▶ [Data for this task]:
════════════════

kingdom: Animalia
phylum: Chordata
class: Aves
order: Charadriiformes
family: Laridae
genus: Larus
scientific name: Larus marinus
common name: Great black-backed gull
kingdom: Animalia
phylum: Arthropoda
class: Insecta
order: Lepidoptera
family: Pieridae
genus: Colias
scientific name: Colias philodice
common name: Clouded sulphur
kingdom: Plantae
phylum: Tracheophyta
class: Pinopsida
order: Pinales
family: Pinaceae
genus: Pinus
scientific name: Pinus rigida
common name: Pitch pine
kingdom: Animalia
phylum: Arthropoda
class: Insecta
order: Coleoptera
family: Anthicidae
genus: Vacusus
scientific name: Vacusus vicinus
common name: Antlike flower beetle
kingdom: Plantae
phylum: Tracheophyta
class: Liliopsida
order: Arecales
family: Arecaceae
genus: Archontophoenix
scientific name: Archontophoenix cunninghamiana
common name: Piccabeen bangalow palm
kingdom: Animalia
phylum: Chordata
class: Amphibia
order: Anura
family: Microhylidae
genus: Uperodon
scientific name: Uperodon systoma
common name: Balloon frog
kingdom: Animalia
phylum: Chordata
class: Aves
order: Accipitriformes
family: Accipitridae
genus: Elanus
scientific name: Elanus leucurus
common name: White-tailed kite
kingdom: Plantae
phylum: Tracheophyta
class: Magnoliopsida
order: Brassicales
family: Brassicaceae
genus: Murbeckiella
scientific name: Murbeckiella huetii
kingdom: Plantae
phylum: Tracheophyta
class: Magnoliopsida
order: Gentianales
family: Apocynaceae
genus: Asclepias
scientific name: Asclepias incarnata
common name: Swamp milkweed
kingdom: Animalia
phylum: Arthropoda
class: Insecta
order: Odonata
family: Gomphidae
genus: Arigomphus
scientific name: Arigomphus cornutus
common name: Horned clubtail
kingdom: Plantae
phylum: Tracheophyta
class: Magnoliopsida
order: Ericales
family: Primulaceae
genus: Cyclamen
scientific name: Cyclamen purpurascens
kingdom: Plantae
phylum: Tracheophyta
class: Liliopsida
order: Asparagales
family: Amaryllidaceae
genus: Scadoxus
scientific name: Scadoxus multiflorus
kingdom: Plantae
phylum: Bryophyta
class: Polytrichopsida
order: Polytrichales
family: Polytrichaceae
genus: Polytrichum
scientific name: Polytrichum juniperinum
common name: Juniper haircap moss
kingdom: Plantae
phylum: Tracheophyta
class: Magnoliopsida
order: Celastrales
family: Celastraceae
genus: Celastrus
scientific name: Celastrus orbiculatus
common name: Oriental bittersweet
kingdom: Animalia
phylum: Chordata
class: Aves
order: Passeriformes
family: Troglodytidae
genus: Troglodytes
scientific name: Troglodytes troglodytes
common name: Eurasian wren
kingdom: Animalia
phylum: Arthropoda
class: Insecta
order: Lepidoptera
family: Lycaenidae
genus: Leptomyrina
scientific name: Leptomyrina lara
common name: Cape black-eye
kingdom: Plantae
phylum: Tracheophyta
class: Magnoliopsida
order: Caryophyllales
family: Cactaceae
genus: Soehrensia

════════════════

▶ [Exercise requirements]: Replace every "scientific name" with "species" in the lines of all the records above, leaving everything else unchanged.

▶ [Solution for this task]:
kingdom: Animalia
phylum: Chordata
class: Aves
order: Charadriiformes
family: Laridae
genus: Larus
species: Larus marinus
common name: Great black-backed gull
kingdom: Animalia
phylum: Arthropoda
class: Insecta
order: Lepidoptera
family: Pieridae
genus: Colias
species: Colias philodice
common name: Clouded sulphur
kingdom: Plantae
phylum: Tracheophyta
class: Pinopsida
order: Pinales
family: Pinaceae
genus: Pinus
species: Pinus rigida
common name: Pitch pine
kingdom: Animalia
phylum: Arthropoda
class: Insecta
order: Coleoptera
family: Anthicidae
genus: Vacusus
species: Vacusus vicinus
common name: Antlike flower beetle
kingdom: Plantae
phylum: Tracheophyta
class: Liliopsida
order: Arecales
family: Arecaceae
genus: Archontophoenix
species: Archontophoenix cunninghamiana
common name: Piccabeen bangalow palm
kingdom: Animalia
phylum: Chordata
class: Amphibia
order: Anura
family: Microhylidae
genus: Uperodon
species: Uperodon systoma
common name: Balloon frog
kingdom: Animalia
phylum: Chordata
class: Aves
order: Accipitriformes
family: Accipitridae
genus: Elanus
species: Elanus leucurus
common name: White-tailed kite
kingdom: Plantae
phylum: Tracheophyta
class: Magnoliopsida
order: Brassicales
family: Brassicaceae
genus: Murbeckiella
species: Murbeckiella huetii
kingdom: Plantae
phylum: Tracheophyta
class: Magnoliopsida
order: Gentianales
family: Apocynaceae
genus: Asclepias
species: Asclepias incarnata
common name: Swamp milkweed
kingdom: Animalia
phylum: Arthropoda
class: Insecta
order: Odonata
family: Gomphidae
genus: Arigomphus
species: Arigomphus cornutus
common name: Horned clubtail
kingdom: Plantae
phylum: Tracheophyta
class: Magnoliopsida
order: Ericales
family: Primulaceae
genus: Cyclamen
species: Cyclamen purpurascens
kingdom: Plantae
phylum: Tracheophyta
class: Liliopsida
order: Asparagales
family: Amaryllidaceae
genus: Scadoxus
species: Scadoxus multiflorus
kingdom: Plantae
phylum: Bryophyta
class: Polytrichopsida
order: Polytrichales
family: Polytrichaceae
genus: Polytrichum
species: Polytrichum juniperinum
common name: Juniper haircap moss
kingdom: Plantae
phylum: Tracheophyta
class: Magnoliopsida
order: Celastrales
family: Celastraceae
genus: Celastrus
species: Celastrus orbiculatus
common name: Oriental bittersweet
kingdom: Animalia
phylum: Chordata
class: Aves
order: Passeriformes
family: Troglodytidae
genus: Troglodytes
species: Troglodytes troglodytes
common name: Eurasian wren
kingdom: Animalia
phylum: Arthropoda
class: Insecta
order: Lepidoptera
family: Lycaenidae
genus: Leptomyrina
species: Leptomyrina lara
common name: Cape black-eye
kingdom: Plantae
phylum: Tracheophyta
class: Magnoliopsida
order: Caryophyllales
family: Cactaceae
genus: Soehrensia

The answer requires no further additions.